• [Job item] The response should contain every entry, reproduced exactly.

• [Exercise material]
::::::::
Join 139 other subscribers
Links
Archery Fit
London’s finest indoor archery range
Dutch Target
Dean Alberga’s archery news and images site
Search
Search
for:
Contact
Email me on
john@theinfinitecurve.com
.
::::::::
• [Result of the task]
Join 139 other subscribers
Links
Archery Fit
London’s finest indoor archery range
Dutch Target
Dean Alberga’s archery news and images site
Search
Search
for:
Contact
Email me on
john@theinfinitecurve.com
.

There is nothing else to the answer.